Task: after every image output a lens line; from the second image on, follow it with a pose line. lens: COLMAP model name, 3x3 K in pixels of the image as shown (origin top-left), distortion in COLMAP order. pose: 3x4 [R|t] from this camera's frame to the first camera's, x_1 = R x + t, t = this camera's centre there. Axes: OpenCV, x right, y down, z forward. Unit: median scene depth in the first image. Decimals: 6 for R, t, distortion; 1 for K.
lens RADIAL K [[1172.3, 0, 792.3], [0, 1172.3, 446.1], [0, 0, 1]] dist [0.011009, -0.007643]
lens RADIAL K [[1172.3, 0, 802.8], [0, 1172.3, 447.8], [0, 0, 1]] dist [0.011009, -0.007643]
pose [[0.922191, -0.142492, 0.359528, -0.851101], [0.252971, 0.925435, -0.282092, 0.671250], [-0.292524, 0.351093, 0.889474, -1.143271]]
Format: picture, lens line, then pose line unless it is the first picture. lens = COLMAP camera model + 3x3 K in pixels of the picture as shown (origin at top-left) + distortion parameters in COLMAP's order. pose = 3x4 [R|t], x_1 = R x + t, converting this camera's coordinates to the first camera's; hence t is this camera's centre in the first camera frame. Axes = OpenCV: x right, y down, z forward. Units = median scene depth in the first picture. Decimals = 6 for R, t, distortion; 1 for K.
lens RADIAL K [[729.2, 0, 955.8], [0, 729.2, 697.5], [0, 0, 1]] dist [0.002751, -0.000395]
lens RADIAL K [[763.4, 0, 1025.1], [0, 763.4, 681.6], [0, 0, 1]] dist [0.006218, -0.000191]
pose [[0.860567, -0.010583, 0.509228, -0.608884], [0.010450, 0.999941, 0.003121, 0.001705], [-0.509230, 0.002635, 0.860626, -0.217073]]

*Requirement:*
A reply that repeats all the data exactly is required.

*Answer for this exercise:*
Task: after every image output a lens line; from the second image on, follow it with a pose line. lens: COLMAP model name, 3x3 K in pixels of the image as shown (origin top-left), distortion in COLMAP order. pose: 3x4 [R|t] from this camera's frame to the first camera's, x_1 = R x + t, t = this camera's centre there. Axes: OpenCV, x right, y down, z forward. Unit: median scene depth in the first image. Decimals: 6 for R, t, distortion; 1 for K.
lens RADIAL K [[1172.3, 0, 792.3], [0, 1172.3, 446.1], [0, 0, 1]] dist [0.011009, -0.007643]
lens RADIAL K [[1172.3, 0, 802.8], [0, 1172.3, 447.8], [0, 0, 1]] dist [0.011009, -0.007643]
pose [[0.922191, -0.142492, 0.359528, -0.851101], [0.252971, 0.925435, -0.282092, 0.671250], [-0.292524, 0.351093, 0.889474, -1.143271]]
Format: picture, lens line, then pose line unless it is the first picture. lens = COLMAP camera model + 3x3 K in pixels of the picture as shown (origin at top-left) + distortion parameters in COLMAP's order. pose = 3x4 [R|t], x_1 = R x + t, converting this camera's coordinates to the first camera's; hence t is this camera's centre in the first camera frame. Axes = OpenCV: x right, y down, z forward. Units = median scene depth in the first picture. Decimals = 6 for R, t, distortion; 1 for K.
lens RADIAL K [[729.2, 0, 955.8], [0, 729.2, 697.5], [0, 0, 1]] dist [0.002751, -0.000395]
lens RADIAL K [[763.4, 0, 1025.1], [0, 763.4, 681.6], [0, 0, 1]] dist [0.006218, -0.000191]
pose [[0.860567, -0.010583, 0.509228, -0.608884], [0.010450, 0.999941, 0.003121, 0.001705], [-0.509230, 0.002635, 0.860626, -0.217073]]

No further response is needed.